Wednesday, July 24, 2013

The problem with "diabesity."

Hey Dad,

Things continue to be busy with working on my dissertation, but the good news is I'm learning things that I can pass along.


Even health care providers and researchers
don't take the stairs.
A few weeks ago, I was at the American Diabetes Association scientific meetings in Chicago. This is the big annual event where researchers, industry, doctors and other clinicians all get together to learn about and discuss the latest and greatest in diabetes care, prevention, and treatment research--and you'd be amazed at the breadth of the stuff they're doing.

Something I heard a lot when I first started doing diabetes research was "diabesity."  The way that people said it just bothered me because it seemed like they were dismissing the seriousness of diabetes because a person was also obese and they were clearly less sympathetic, calling it a "lifestyle disease."  So I looked into it and found that the way most folks are using it comes from Francine R. Kaufman's book, which you can take a peek at here.  Originally, though, “diabesity” was a diagnostic category for type 2 diabetes that was directly caused by obesity in laboratory studies of animals (see this and this if you're curious).  The way it is used now is much more generic, a shorthand for talking about fat people who have diabetes or prediabetes--and it doesn't matter which came first.


The more I learn about diabetes and the more scientists I get to hear talk about this issue, the more I'm convinced that there's some underlying metabolic disorder that causes both diabetes and obesity independently of each other.  This explains why weight loss helps both issues, but is not enough to cure either.  The problem with "diabesity" is that there's a lot of cultural stigma in our society around obesity and to lump the problems together into a single word oversimplifies the causes of diabetes.  We tend to blame fat people for all of their health problems and they are treated poorly as a result.
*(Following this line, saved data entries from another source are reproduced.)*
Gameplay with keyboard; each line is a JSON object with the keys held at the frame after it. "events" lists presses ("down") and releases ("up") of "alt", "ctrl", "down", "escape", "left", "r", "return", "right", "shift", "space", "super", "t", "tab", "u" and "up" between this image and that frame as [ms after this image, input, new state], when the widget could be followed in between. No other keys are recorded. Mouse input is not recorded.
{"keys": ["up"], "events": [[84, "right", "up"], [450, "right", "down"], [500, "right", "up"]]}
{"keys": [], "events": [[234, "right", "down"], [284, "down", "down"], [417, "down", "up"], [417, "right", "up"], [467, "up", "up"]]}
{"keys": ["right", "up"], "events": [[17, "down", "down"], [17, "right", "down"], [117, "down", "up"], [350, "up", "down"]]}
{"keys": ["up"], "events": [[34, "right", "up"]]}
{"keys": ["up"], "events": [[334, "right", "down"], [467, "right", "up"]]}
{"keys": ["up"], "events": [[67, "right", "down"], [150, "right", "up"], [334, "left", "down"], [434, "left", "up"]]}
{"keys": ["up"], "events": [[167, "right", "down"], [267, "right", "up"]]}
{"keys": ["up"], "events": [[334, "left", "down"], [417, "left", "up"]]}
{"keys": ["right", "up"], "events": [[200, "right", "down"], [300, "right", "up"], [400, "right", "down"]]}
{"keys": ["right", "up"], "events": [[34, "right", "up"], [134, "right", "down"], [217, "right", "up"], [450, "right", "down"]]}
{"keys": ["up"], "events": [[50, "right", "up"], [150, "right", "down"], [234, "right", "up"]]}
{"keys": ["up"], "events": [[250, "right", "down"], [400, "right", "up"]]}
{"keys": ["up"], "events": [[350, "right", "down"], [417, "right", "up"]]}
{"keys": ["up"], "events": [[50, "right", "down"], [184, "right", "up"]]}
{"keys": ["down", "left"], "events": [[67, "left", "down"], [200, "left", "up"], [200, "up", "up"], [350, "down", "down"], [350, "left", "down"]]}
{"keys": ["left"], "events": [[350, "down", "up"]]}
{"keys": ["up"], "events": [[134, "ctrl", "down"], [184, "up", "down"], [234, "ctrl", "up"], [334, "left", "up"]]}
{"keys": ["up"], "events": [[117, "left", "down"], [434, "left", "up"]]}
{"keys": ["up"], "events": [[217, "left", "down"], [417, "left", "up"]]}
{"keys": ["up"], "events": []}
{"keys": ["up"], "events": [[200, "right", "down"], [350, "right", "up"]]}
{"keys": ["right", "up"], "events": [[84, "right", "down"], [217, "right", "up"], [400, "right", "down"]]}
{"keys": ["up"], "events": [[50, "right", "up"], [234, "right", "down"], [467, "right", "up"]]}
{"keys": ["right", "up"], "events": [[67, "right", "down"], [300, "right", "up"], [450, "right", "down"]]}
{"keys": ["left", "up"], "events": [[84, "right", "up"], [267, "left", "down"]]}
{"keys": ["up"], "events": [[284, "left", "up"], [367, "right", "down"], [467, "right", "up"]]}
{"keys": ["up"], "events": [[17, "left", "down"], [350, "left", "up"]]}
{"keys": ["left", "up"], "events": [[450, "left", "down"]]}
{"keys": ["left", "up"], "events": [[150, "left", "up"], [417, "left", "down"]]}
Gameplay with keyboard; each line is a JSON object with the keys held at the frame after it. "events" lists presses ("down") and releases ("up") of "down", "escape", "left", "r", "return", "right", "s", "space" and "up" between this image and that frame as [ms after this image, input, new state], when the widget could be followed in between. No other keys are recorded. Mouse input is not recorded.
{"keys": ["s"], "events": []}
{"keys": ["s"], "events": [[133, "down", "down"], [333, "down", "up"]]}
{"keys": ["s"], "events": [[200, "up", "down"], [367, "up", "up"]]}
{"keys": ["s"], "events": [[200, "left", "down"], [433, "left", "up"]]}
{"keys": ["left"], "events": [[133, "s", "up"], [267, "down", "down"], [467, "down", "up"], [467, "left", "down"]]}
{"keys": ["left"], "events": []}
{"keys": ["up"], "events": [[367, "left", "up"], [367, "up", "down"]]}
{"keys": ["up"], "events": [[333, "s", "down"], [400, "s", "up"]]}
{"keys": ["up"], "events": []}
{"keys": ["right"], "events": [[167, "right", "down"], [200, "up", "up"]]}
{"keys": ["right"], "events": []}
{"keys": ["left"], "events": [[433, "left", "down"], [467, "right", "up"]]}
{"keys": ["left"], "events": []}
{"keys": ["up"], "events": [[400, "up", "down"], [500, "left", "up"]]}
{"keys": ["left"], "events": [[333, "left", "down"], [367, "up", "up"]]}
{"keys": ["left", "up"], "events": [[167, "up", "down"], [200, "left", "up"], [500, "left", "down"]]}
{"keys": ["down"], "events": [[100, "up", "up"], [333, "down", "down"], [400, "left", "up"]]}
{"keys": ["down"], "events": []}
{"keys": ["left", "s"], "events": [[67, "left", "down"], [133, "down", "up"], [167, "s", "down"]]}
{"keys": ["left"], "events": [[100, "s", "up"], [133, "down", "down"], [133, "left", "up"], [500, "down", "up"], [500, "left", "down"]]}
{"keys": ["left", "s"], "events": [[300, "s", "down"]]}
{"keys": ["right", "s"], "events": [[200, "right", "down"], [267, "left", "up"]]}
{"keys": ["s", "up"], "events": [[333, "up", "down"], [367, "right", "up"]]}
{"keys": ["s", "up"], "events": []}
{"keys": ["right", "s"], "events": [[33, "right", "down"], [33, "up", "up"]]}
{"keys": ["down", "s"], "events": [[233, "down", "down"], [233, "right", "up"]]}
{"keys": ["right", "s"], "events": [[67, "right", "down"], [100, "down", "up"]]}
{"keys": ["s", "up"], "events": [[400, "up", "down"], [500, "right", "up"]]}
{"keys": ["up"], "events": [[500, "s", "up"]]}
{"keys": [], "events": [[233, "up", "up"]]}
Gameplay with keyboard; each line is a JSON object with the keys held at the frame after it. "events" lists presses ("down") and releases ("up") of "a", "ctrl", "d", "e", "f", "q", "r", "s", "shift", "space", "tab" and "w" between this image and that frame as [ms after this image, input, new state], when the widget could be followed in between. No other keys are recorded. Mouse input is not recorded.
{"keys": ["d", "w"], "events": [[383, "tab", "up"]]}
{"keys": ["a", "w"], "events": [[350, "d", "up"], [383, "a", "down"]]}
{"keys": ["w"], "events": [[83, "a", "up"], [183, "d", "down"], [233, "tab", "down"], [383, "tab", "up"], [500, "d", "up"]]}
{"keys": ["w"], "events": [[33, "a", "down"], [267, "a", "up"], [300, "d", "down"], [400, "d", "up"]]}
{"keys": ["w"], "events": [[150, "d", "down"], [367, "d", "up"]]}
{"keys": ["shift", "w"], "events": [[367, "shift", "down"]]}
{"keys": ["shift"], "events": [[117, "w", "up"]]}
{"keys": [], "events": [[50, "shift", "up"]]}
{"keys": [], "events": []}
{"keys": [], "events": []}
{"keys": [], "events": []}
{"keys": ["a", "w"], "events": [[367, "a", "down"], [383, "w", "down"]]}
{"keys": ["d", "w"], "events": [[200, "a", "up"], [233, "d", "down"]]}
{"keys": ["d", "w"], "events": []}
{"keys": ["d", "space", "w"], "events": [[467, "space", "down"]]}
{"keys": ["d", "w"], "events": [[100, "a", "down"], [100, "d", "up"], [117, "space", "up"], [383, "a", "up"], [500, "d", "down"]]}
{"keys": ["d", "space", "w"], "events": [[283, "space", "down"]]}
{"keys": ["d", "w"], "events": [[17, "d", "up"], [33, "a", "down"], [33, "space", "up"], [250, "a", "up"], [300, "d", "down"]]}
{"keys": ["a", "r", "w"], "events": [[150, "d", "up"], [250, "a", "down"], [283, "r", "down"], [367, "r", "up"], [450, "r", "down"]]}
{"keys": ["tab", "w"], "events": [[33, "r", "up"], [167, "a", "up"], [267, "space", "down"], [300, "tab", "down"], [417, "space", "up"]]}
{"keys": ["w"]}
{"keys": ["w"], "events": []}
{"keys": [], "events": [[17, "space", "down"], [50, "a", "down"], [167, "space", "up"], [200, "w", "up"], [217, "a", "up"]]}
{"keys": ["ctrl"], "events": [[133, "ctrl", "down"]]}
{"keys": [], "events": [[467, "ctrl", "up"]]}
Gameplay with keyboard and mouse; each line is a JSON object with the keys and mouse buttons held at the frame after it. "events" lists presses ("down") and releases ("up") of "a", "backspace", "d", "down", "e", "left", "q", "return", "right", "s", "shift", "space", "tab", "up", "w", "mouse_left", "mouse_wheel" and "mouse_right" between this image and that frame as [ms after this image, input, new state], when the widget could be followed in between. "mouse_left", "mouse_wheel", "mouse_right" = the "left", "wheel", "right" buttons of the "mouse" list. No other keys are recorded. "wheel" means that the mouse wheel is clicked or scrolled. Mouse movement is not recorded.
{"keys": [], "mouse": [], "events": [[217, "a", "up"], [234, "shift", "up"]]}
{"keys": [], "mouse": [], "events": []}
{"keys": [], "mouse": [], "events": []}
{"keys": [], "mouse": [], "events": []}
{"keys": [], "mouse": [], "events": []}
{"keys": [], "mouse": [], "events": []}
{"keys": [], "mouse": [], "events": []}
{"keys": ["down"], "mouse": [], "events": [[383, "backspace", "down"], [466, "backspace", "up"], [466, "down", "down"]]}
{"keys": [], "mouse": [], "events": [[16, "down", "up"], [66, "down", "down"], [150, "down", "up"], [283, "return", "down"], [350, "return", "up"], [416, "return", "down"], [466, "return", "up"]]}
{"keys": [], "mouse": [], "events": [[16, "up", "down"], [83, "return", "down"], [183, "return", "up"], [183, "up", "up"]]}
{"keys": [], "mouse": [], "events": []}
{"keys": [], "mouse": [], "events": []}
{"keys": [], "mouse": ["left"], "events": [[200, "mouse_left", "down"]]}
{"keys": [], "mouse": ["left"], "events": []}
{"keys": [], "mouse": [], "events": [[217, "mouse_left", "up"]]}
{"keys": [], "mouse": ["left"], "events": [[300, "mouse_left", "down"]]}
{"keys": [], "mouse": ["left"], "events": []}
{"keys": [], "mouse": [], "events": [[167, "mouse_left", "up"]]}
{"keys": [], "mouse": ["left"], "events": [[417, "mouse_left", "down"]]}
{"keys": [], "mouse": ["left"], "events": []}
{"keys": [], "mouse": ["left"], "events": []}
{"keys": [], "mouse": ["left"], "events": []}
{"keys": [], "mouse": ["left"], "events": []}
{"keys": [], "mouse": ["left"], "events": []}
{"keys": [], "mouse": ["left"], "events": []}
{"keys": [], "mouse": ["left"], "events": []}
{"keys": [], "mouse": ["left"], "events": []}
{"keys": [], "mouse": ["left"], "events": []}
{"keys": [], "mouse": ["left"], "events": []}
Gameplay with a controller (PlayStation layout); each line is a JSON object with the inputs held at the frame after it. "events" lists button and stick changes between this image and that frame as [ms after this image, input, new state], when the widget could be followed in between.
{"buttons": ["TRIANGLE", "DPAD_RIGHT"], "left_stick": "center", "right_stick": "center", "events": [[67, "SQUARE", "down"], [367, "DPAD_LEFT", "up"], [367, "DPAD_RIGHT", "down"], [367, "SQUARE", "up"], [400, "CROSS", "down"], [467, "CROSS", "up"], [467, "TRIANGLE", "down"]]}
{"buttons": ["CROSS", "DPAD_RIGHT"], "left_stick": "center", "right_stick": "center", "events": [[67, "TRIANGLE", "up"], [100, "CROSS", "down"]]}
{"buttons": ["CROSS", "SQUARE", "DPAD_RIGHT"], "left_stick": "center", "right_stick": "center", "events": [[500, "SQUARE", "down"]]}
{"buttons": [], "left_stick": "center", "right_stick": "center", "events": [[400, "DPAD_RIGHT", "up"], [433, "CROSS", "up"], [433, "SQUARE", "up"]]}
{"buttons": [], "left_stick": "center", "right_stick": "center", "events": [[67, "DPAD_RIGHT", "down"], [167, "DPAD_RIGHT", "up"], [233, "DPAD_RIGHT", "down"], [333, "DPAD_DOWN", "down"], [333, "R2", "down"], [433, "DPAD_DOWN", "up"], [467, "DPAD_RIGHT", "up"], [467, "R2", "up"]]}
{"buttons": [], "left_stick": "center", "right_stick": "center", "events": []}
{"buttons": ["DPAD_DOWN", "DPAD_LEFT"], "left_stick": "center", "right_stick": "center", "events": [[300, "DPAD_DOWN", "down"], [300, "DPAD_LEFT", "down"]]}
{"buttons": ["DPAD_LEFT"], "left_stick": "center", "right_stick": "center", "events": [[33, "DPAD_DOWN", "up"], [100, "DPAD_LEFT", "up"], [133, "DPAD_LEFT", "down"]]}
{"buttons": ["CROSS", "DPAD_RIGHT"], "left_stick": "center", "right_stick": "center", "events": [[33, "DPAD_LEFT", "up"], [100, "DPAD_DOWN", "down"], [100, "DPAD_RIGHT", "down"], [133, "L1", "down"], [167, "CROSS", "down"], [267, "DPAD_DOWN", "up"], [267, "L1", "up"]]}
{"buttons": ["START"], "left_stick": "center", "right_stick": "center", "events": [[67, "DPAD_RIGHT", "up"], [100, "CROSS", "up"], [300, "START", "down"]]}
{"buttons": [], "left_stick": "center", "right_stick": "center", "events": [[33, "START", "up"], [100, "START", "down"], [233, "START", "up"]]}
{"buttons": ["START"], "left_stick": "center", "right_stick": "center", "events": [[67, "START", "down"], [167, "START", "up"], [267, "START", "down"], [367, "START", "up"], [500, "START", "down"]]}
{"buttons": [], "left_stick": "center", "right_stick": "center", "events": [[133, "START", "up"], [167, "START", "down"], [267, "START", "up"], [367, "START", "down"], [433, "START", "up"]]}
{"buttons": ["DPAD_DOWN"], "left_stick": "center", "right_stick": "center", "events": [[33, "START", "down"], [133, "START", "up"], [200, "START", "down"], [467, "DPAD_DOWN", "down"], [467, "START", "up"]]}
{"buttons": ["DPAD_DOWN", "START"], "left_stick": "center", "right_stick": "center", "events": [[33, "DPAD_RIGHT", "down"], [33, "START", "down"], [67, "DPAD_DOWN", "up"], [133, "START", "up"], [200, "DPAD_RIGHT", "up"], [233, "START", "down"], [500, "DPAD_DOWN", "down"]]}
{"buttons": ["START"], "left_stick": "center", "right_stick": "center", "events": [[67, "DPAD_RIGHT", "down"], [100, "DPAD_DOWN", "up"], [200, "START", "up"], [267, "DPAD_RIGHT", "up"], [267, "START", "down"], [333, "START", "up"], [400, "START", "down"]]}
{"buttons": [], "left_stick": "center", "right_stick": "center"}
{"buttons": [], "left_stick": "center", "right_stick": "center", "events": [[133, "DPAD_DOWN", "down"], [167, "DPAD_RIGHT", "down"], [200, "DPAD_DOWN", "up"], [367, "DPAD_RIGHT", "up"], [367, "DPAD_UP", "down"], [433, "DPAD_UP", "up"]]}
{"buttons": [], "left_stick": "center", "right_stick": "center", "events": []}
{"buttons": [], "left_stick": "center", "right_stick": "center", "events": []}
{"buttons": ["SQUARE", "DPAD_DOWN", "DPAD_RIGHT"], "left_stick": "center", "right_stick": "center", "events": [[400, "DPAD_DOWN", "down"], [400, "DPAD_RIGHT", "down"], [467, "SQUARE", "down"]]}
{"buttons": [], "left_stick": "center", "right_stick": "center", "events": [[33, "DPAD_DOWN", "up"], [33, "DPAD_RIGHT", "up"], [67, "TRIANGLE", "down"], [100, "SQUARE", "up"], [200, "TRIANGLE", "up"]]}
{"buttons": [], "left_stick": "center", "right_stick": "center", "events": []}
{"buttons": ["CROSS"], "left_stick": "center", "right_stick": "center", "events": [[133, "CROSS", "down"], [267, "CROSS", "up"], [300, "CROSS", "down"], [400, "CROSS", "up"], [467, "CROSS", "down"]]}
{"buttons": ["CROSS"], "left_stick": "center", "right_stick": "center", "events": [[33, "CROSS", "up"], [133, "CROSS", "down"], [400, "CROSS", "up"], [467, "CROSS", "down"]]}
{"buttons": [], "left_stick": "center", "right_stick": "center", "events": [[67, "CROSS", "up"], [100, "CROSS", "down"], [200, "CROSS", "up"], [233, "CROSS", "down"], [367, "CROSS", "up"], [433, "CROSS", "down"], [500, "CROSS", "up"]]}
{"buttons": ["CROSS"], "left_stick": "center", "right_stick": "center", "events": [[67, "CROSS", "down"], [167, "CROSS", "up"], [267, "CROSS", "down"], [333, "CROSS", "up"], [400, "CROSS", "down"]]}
Blaming obesity for type 2 diabetes hides the fact that it is possible for diabetes to be a cause of obesity (not the other way around) and that weight loss alone does not actually cure diabetes. If the issue were as simple as balancing energy consumed with the energy expended (“don’t eat more than you’ll burn off with activity”), then reducing carbohydrates would cure both diabetes and obesity.

In a recent TED Talk, Dr. Peter Attia did an excellent job of laying this out and describing how his belief that type 2 diabetes was the patient's fault affected the care he gave a patient and how his own experience with metabolic syndrome changed the way he sees diabetes.  Please watch this.



I wish every doctor who ever wrote off my bigger health problems because I was fat could have this awakening so that they would know how they hurt people and they wouldn't keep doing it.

Many people with diabetes are able to live with high blood sugars for their entire lives without complications and no matter what medications and lifestyle changes are made, they never achieve an A1C below 7.5.  There are others who have known genetic mutations within their families that create a condition that looks a lot like type 1 diabetes, but doesn't respond to conventional treatments.  There aren't any conclusions just yet and there aren't any changes being made to the way that diabetes care happens (like new tests and treatment plans), but I was glad to know that the research is happening.

Language matters in how we understand the world and how we relate to each other. I hope that as people who do diabetes care learn just how much they don't know, their language will change. Diabesity is inaccurate and it hurts people.  It is great for marketing and media soudbytes, but it is not a human diagnostic category.

So when it comes to weight loss, diet, exercise, and controlling type 2 diabetes, here's the jist of what I learned at ADA:


"We don't really understand the relationships just yet, but we're working on it.  
In the mean time, please eat some salad because it can't hurt."

I'm glad you're doing so great with weight loss and managing your blood sugar, but if that stops working so well, I want you to know you're not the only one.  It's so frustrating that the one behavior that is pushed over and over again for managing diabetes is not always under your control. I'm looking forward to when the scientists figure it out and they come up with new ways to treat it. For now, though, keep eating what you've been eating since it's working for you.  Also, never take that kind of abuse from a health care provider.  Just because you're overweight doesn't give anybody the right to bully you about it, least of all the people you trust with your health care.